Last week’s Spending Review was the perfect opportunit­y to set out its future spending plans in detail, but it decided not to do so.

It now suggests that an “investment framework” originally due in Spring 2021 may be published before the end of the year.

There is, of course, no guarantee that the framework will spell out in explicit terms how the pledge to Wales will be kept.

We hope we are wrong, but it has to be said that, on past form, nothing can be taken for granted.

There can be little doubt that the UK Government’s overriding priority will be to retain the support of voters in former Labour “red wall” seats, many of whom voted Conservati­ve in 2019 for the first time.

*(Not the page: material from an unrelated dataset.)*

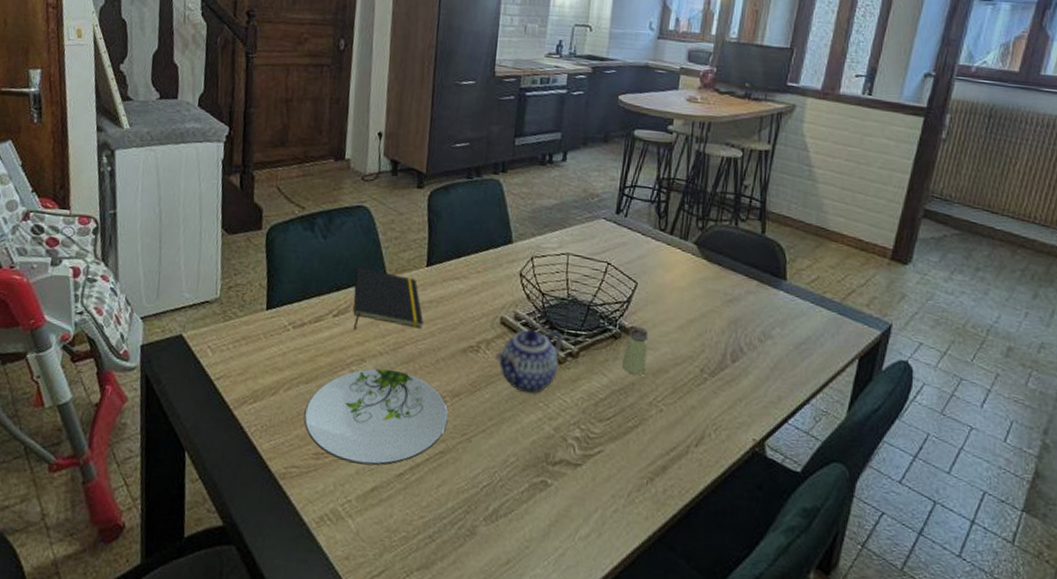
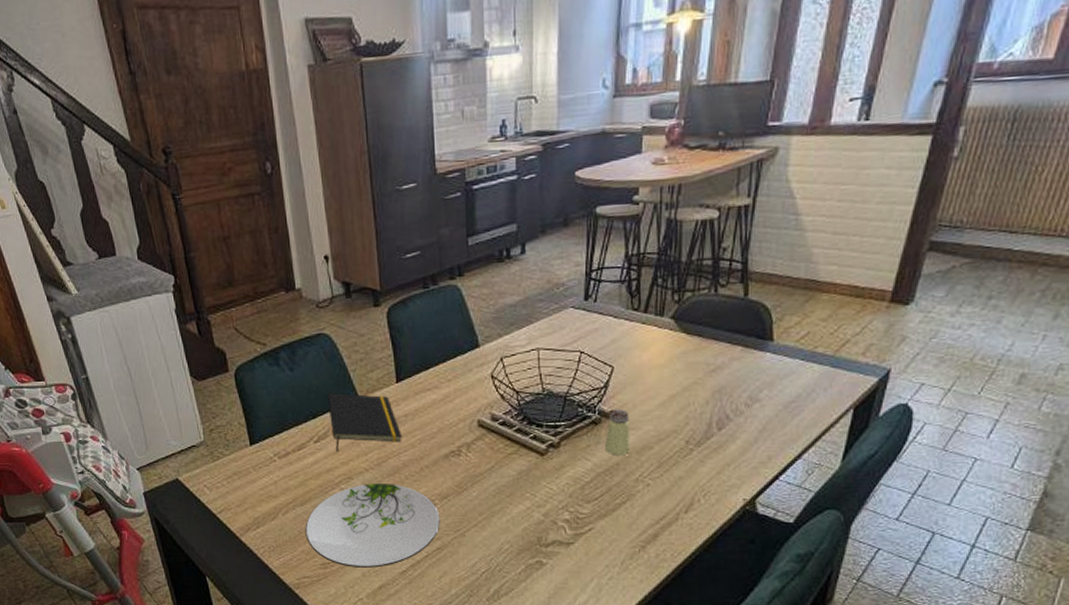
teapot: present [495,328,563,395] -> none [477,425,543,487]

The great majority of such seats are in England, so concerns about Wales may be low down the pecking order.

In the last seven-year round of EU regional aid funding from 2014 to 2020, only two UK regions qualified for top-level allocation­s: West Wales and the Valleys and Cornwall and the Scilly Isles.

This poses an obvious challenge for the Westminste­r government.

How does it satisfy the expectatio­ns of “left behind” communitie­s, mainly in the north of England, while simultaneo­usly keeping its promise to Wales?

There are no prizes for guessing which communitie­s could be most likely to be let down.

Regional aid funding is unlikely to have as immediate a positive impact for individual­s as raising the minimum wage, for example, and the UK Government knows that.

But spent wisely it can improve levels of prosperity in the area concerned generally.

It’s important that the UK Government is forced to stick by its promise to Wales, and it’s the responsibi­lity of Welsh politician­s and anyone else with influence to hold Boris Johnson, Rishi Sunak and Simon Hart to account, not letting up until the pledge is redeemed.

Apart from the money, there is also the issue of trust.

If politician­s can cynically disregard promises they made, democracy is dead.